Breaking news today: The Law Society of Ontario (LSO), which is the regulatory body governing lawyers and paralegals in the province, has decided to create a new category of paralegals – called “Family Legal Services Providers” (FLSP) – who are eligible to serve a limited role in representing lower-income Family litigants. After undertaking only 260 hours of additional training and then passing an exam, FLSP licensees will be allowed to provide Family clients with a narrow range of legal assistance and representation.
In creating this new FLSP license, the LSO adopted the recommendations in a 97-page Report by its Access to Justice Committee. That Report focused on addressing the fact that Ontario Family courts are brimming with self-represented litigants who do not qualify for Legal Aid representation, and are seen as being left to fend for themselves in the Family Justice system.
By creating an FLSP license – as the thinking goes – eligible paralegals could step in to bridge some of the current gaps in the available resources and representation options for Family litigants.
This LSO innovation might sound great on paper. Not surprisingly, it has received some laudatory coverage in the media. But in our view, it’s a misguided step on a slippery slope, one that veers towards the very unwise expansion of legal services provided by non-lawyers.
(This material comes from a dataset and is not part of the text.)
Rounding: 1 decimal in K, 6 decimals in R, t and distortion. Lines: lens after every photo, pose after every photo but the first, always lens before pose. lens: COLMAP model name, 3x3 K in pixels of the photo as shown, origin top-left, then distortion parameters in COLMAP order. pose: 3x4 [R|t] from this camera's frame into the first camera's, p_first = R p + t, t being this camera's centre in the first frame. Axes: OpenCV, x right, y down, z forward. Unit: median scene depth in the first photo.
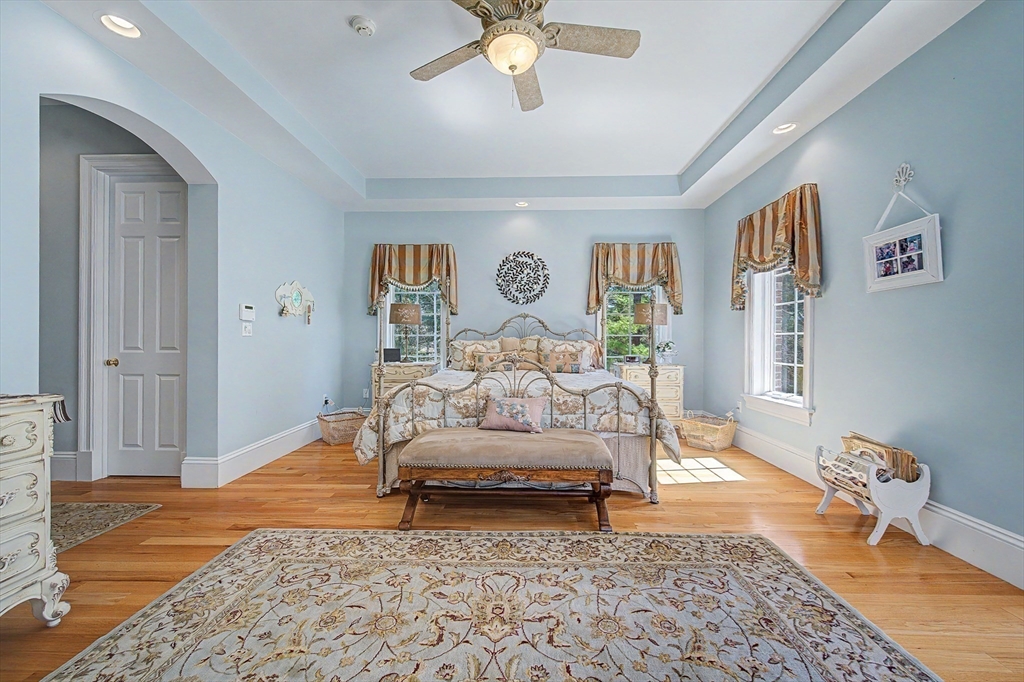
lens RADIAL K [[397.3, 0, 514.4], [0, 397.3, 337.5], [0, 0, 1]] dist [0.000777, -0.000321]
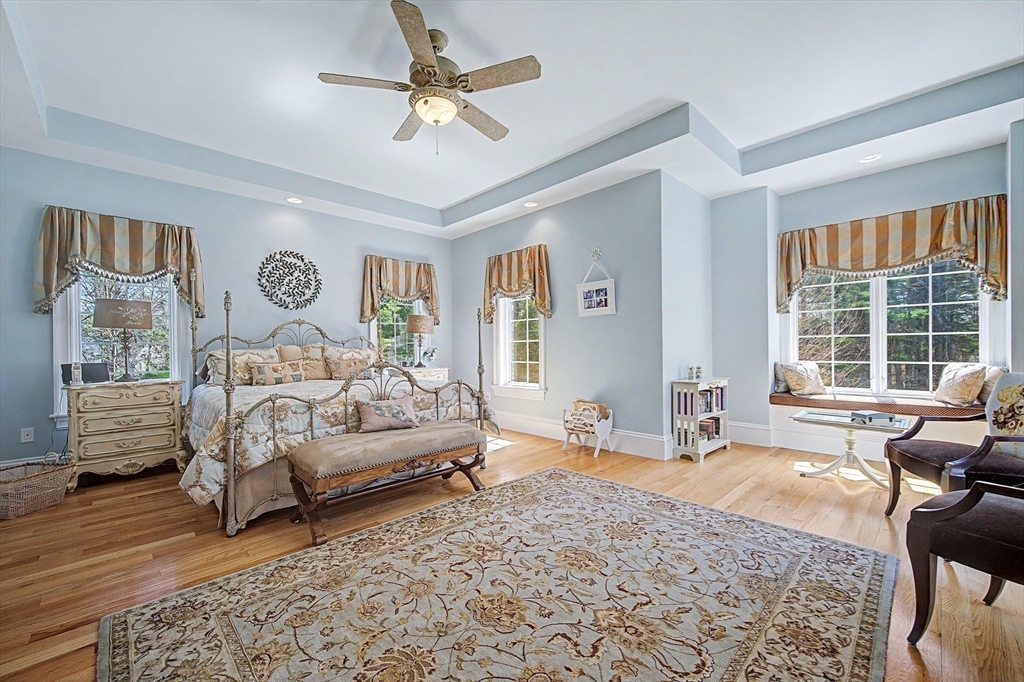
lens RADIAL K [[397.3, 0, 514.4], [0, 397.3, 337.5], [0, 0, 1]] dist [0.000777, -0.000321]
pose [[0.708902, 0.004462, 0.705292, -0.502895], [0.008070, 0.999863, -0.014436, -0.001344], [-0.705260, 0.015926, 0.708769, -0.022629]]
Why? Because the Canadian Family Law system is highly complex. There is no such thing as a “simple divorce”. Even looking at the individual components of the divorce process (such as negotiation, drafting separation agreements, and resolving parenting time disputes) they all feature legally-complicated, emotionally and financially-intricate issues. Plus, there are very high-stakes outcomes for the individual litigants, as the process unfolds.
To competently handle these multi-faceted aspects, lawyers must undergo at least three years of intense legal training, plus an added period of apprenticeship. Some lawyers even embark on added focused learning, to obtain a Specialist Certification in Family Law from the LSO.
In contrast, the new FLSP license only calls for paralegals to undertake a paltry 260 hours (or about three months’ worth) of full-time additional study, before they are considered equipped to take on a narrow range of tasks.
With all due respect, that added three months’ of study is wholly inadequate. Granted, FLSP licensees would operate with a limited mandate; but even the most conscientious among them are very likely to make mistakes: Breaching Rules of Court, defying court Orders, and disobeying the Rules of Professional Conduct. Frankly, it’s inevitable for many reasons – not the least of which being the fact that FLSP licensees have less “skin in the game”, due to their vastly shorter professional training time, and the ability to charge lower fees.
There are also many nuances and ethical grey areas in Family Law that require in-depth legal training and expertise. These include situations involving conflict of interests, acting for both parties, and identifying a need for Independent Legal Advice. Again – even with the added few months of training and an exam – paralegals are unlikely to identify and properly address these.
The regrettable corollary, is that any “improvements” to access to justice will only be cosmetic than substantive – if there are improvements at all. In fact, it’s more likely that clients will be prejudiced. This means the public could lose confidence in the system, which in turn will bring the administration of justice into disrepute.
(And what happens when things go terribly wrong? Who are Family clients (and their paralegal representatives) going to call? Experienced, licensed, and fully-insured Family Lawyers – that’s who.)
Finally, there’s also a practical argument against creating a new FLSP license regime: It’s going to cost money. There will have to be a new regulatory structure, new training protocols, and a new set of educational resources created. This specialized class of paralegals will then have to be trained, policed and disciplined – all at the expense of the public.
In our view, these funds could be much better spent on improving and enhancing remote court hearings – because it’s a much more direct avenue for improving access to justice, especially for those who can least afford it.